Stored data entries
[Start of Attachment]
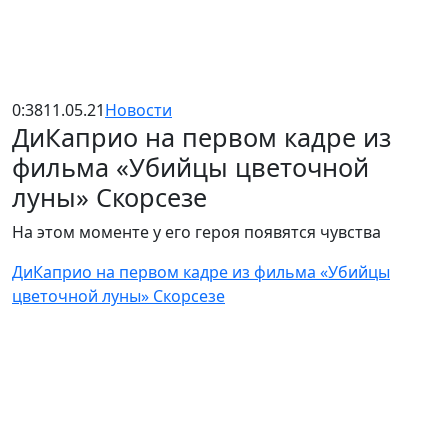
0:38
11.05.21
Новости
ДиКаприо на первом кадре из
фильма «Убийцы цветочной
луны» Скорсезе
На этом моменте у его героя появятся чувства
ДиКаприо на первом кадре из фильма «Убийцы
цветочной луны» Скорсезе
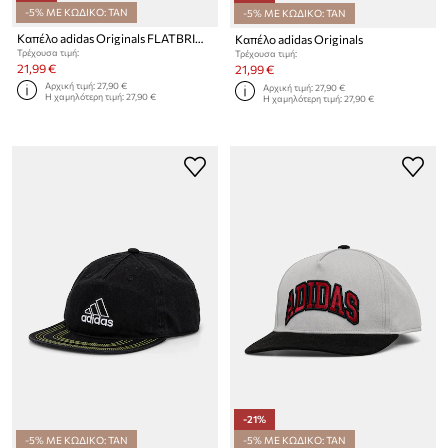
-5% ΜΕ ΚΩΔΙΚΟ: TAN
-5% ΜΕ ΚΩΔΙΚΟ: TAN
Καπέλο adidas Originals FLATBRIM CAP
Καπέλο adidas Originals
Τρέχουσα τιμή:
Τρέχουσα τιμή:
21,99 €
21,99 €
Αρχική τιμή:
27,90 €
Αρχική τιμή:
27,90 €
Η χαμηλότερη τιμή:
27,90 €
Η χαμηλότερη τιμή:
27,90 €
-21%
-5% ΜΕ ΚΩΔΙΚΟ: TAN
-5% ΜΕ ΚΩΔΙΚΟ: TAN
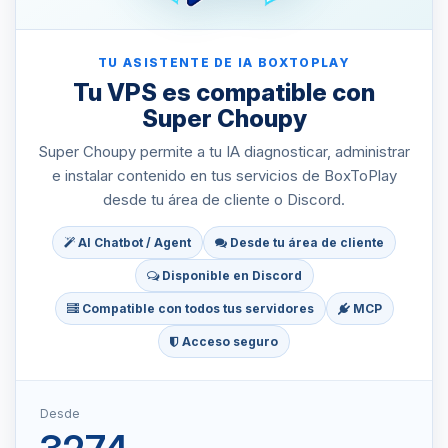
TU ASISTENTE DE IA BOXTOPLAY
Tu VPS es compatible con
Super Choupy
Super Choupy permite a tu IA diagnosticar, administrar
e instalar contenido en tus servicios de BoxToPlay
desde tu área de cliente o Discord.
AI Chatbot / Agent
Desde tu área de cliente
Disponible en Discord
Compatible con todos tus servidores
MCP
Acceso seguro
Desde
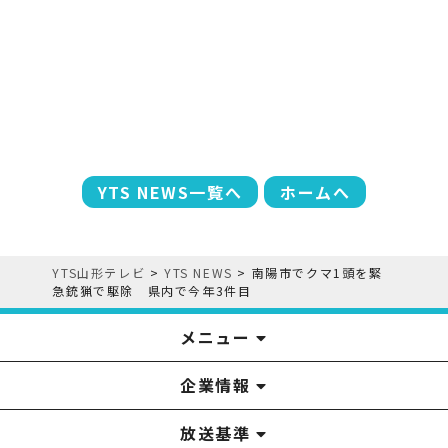
YTS NEWS一覧へ
ホームへ
YTS山形テレビ
>
YTS NEWS
>
南陽市でクマ1頭を緊
急銃猟で駆除 県内で今年3件目
メニュー
企業情報
YTS見学ツアー
アナウンサー
みるるん星人
お問い合わせ
YTSニュース
プレゼント
イベント
番組表
番組
放送基準
山形テレビ国民保護業務計画提出文
視聴データの取扱いについて
YTS山形テレビ SDGs 宣言
情報セキュリティ基本方針
山形テレビ人権方針
個人情報基本方針
系列局一覧
中継局一覧
企業情報
役員構成
採用情報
[End of Attachment]
▶ [What needs to be done]: Please, without any pictures, retype the records exactly as they appear.

▶ [Answer box]:
0:38
11.05.21
Новости
ДиКаприо на первом кадре из
фильма «Убийцы цветочной
луны» Скорсезе
На этом моменте у его героя появятся чувства
ДиКаприо на первом кадре из фильма «Убийцы
цветочной луны» Скорсезе
-5% ΜΕ ΚΩΔΙΚΟ: TAN
-5% ΜΕ ΚΩΔΙΚΟ: TAN
Καπέλο adidas Originals FLATBRIM CAP
Καπέλο adidas Originals
Τρέχουσα τιμή:
Τρέχουσα τιμή:
21,99 €
21,99 €
Αρχική τιμή:
27,90 €
Αρχική τιμή:
27,90 €
Η χαμηλότερη τιμή:
27,90 €
Η χαμηλότερη τιμή:
27,90 €
-21%
-5% ΜΕ ΚΩΔΙΚΟ: TAN
-5% ΜΕ ΚΩΔΙΚΟ: TAN
TU ASISTENTE DE IA BOXTOPLAY
Tu VPS es compatible con
Super Choupy
Super Choupy permite a tu IA diagnosticar, administrar
e instalar contenido en tus servicios de BoxToPlay
desde tu área de cliente o Discord.
AI Chatbot / Agent
Desde tu área de cliente
Disponible en Discord
Compatible con todos tus servidores
MCP
Acceso seguro
Desde
YTS NEWS一覧へ
ホームへ
YTS山形テレビ
>
YTS NEWS
>
南陽市でクマ1頭を緊
急銃猟で駆除 県内で今年3件目
メニュー
企業情報
YTS見学ツアー
アナウンサー
みるるん星人
お問い合わせ
YTSニュース
プレゼント
イベント
番組表
番組
放送基準
山形テレビ国民保護業務計画提出文
視聴データの取扱いについて
YTS山形テレビ SDGs 宣言
情報セキュリティ基本方針
山形テレビ人権方針
個人情報基本方針
系列局一覧
中継局一覧
企業情報
役員構成
採用情報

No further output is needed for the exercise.